Richter et al. (2006) investigated finger and wrist flexor activity when using a flexible handrim as compared to a standard handrim. The flexible hand rim consisted of high friction urethane spanning between a standard tubular handrim and the wheel. The urethane takes the shape of the hand when gripping. 24 subjects pushed their own wheelchairs on a level surface and at three- and six-degree grades using both types of handrims. Use of the flexible handrim significantly reduced wrist and finger flexor activity when averaged across all grade conditions. This suggests that over a period of years flexible handrims may be a factor in preserving upper extremity health.

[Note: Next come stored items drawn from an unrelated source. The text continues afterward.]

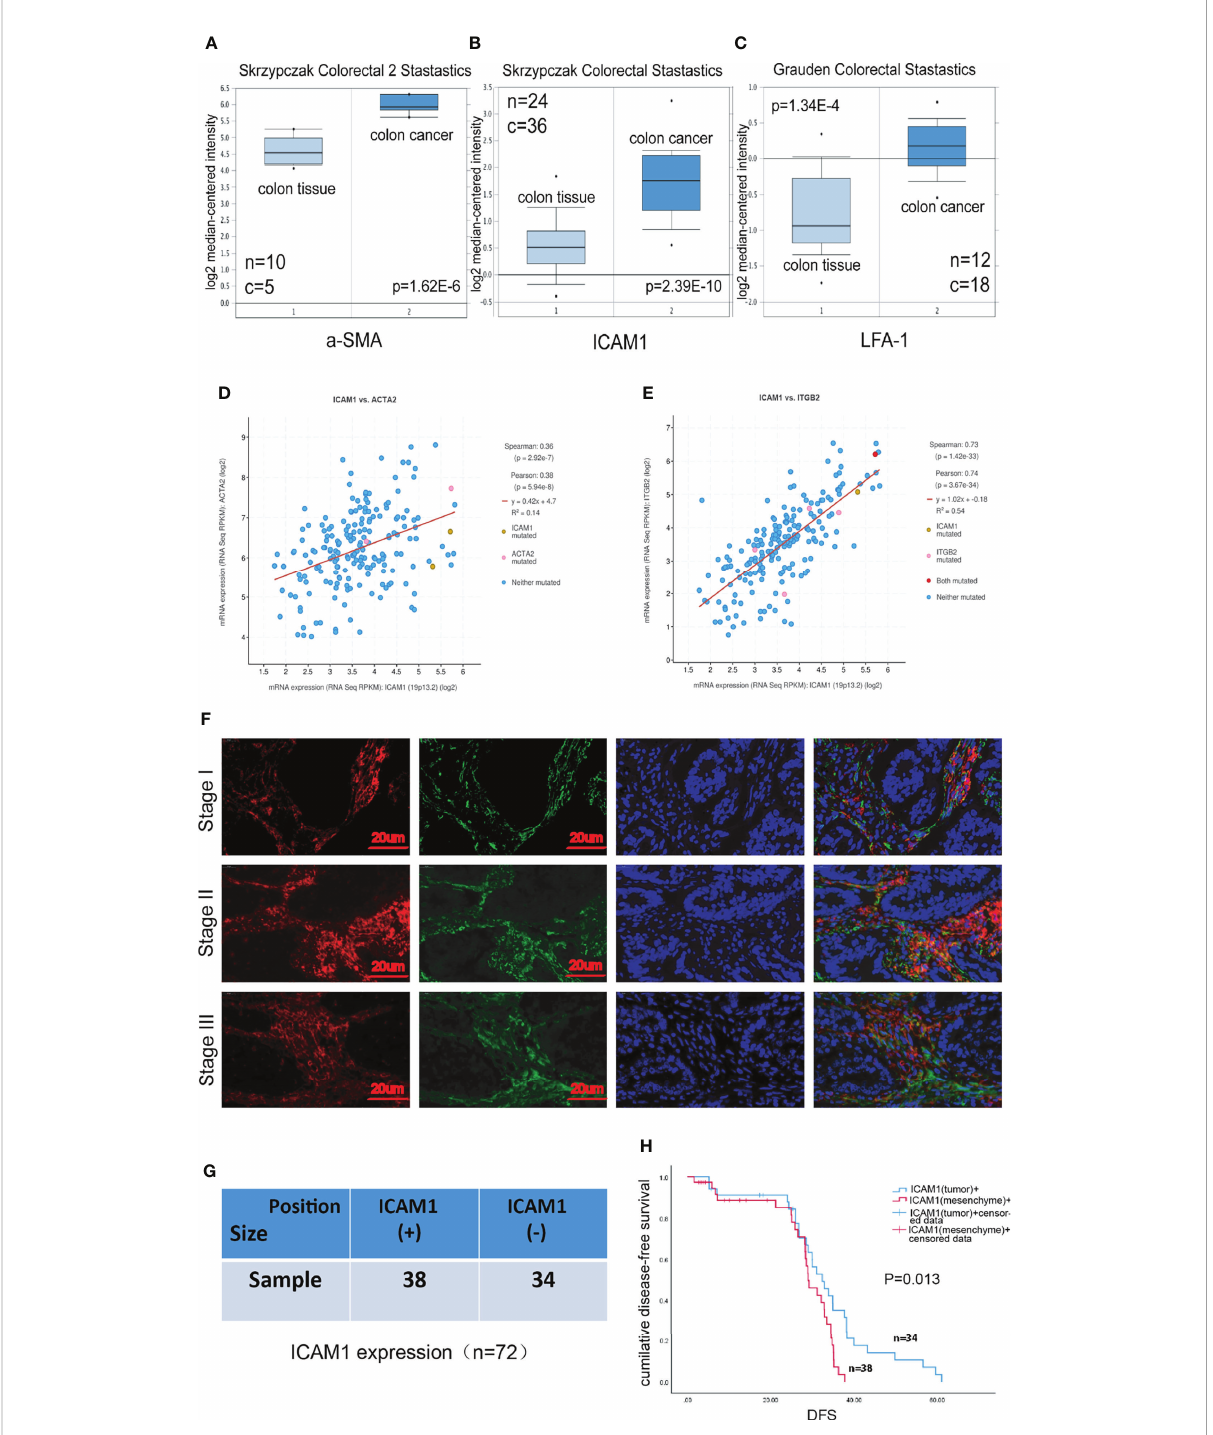
FIGURE 2 ICAM-1 expression has a poor prognosis in patients. (A – C) The expression analysis in relation to ICAM-1, a -SMA, and LFA-1 from Oncomine Database, respectively. (D, E) cBioPortal Database indicated the correlation between ICAM-1 and a -SMA or LFA-1. (F) Colon cancer tissues specimens consisting of patients with stage I, II, and III CRC were immuno fl uorescent staining with antibody against ICAM-1 (red), a -SMA (green), and nucleus (blue). (G) The enrolled 72 patients were divided into two groups including only mesenchymal ICAM-1 positive (30) and mesenchymal ICAM1 negative (31). (H) Kaplan – Meier curves for DFS of mesenchymal ICAM-1 expression. *p<0.05, **p<0.01, and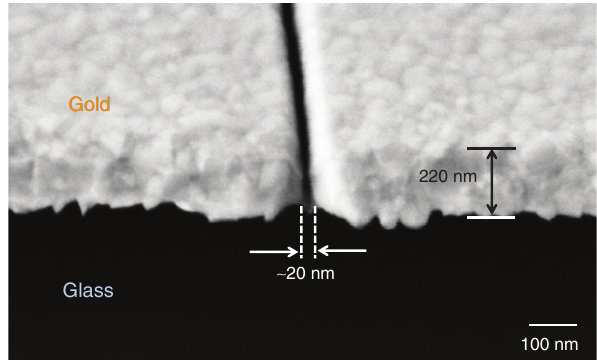
Figure 7: High-aspect ratio FIB cut [89]. SEM image of a 45 ° -tilted 20-nm-wide groove milled into a 220-nm- thick sputtered Au film on a glass substrate. The substrate was sliced to reveal the side view of the cross-section.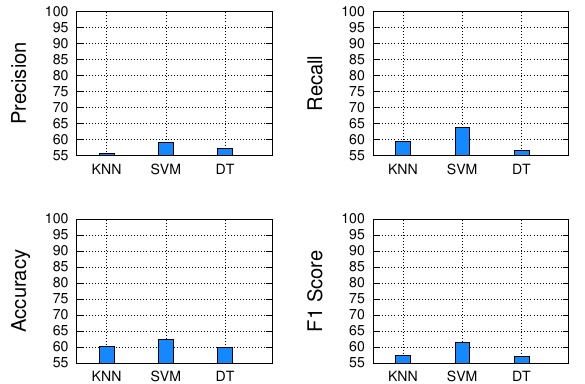
Figure 5. Performance measures for the Zeus DDoS malware family with network artifact classification using Chatter atop a baseline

Richter et al. (2005) explored the balance between compliance hand rims and the acceptability of this type of rim to 17 participants who propel manual wheelchairs. They note previous research indicating that compliant rims reduce the impact loading during the push phase but are found to be an unfavourable option by people who propel manual wheelchairs. This study found that participants were accepting of a moderately compliant hand rim. It also found that compliant hand rims did not differ greatly from rigid hand rims in relation to push frequency, push angle, push timing, and peak forces. Where differences were noted was in the forces that contribute to impact loading, and subsequently increase the risk of repetitive strain injuries. Impact forces, with an equal or decreased peak rate of rise at impact loading of hand on the rim and a decrease in the average rate of rise of the contact force. The authors suggest that moderately complaint rims are acceptable to most people who propel manual wheelchairs and have been shown to reduce the impact forces associated with propulsion in comparison to standard rigid hand rims.

Conclusions

There is level 4 evidence (from one pre-post study and one post-test study: Richter et al. 2005; Richter et al. 2006) that a flexible or compliant hand rim can reduce impact forces and reduce wrist and finger flexor activity during wheelchair propulsion.

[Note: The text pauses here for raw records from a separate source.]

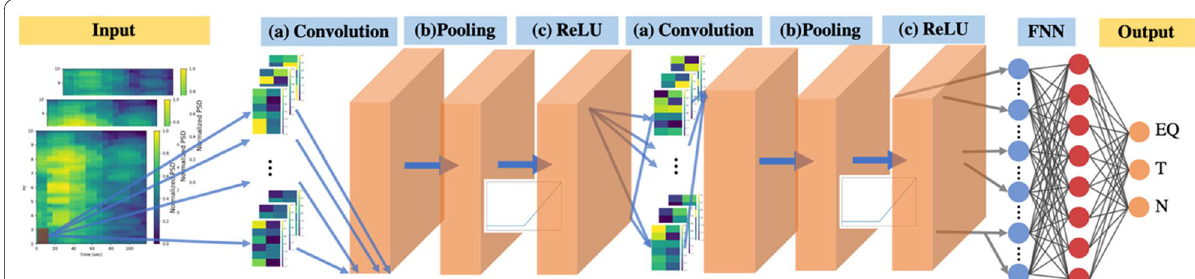
Fig. 2 Schematic diagram of a convolutional neural network (CNN). Input 2D images are sequentially processed in the following layers: a convolution, b pooling, c ReLU, and a fully connected neural network (FNN). The outputs are the EQ, T, and N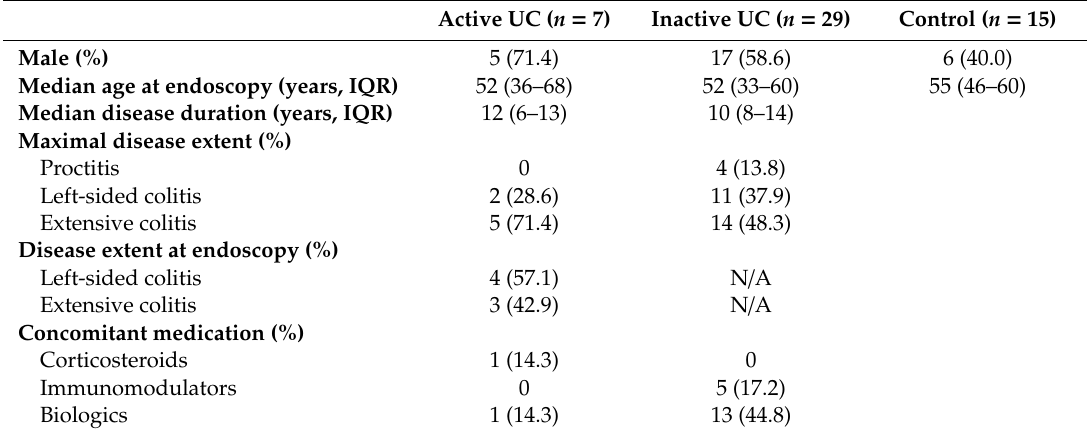
Table 1. Baseline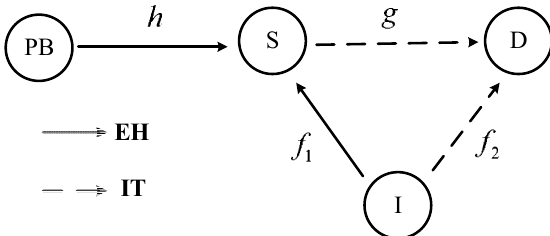
Figure 1. System model. PB, power beacon-assisted node; EH, energy harvesting; I, co-channel interference from the environment; IT, information transmission; S, source node; D, destination node; f 1 , I-S interference channel; f 2 , I-D interference channel; h , PB-S channel; g , S-D channel.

There is level 4 evidence (from one pre-post study and one post-test study: Richter et al. 2005; Richter et al. 2006) that flexible or compliant hand rims are found to be acceptable to people who propel manual wheelchairs, with perceived benefits of comfort, reduced upper extremity pain and improved propulsion.

Use of flexible handrims may reduce upper extremity strain thereby reducing discomfort and pain symptoms during wheelchair propulsion.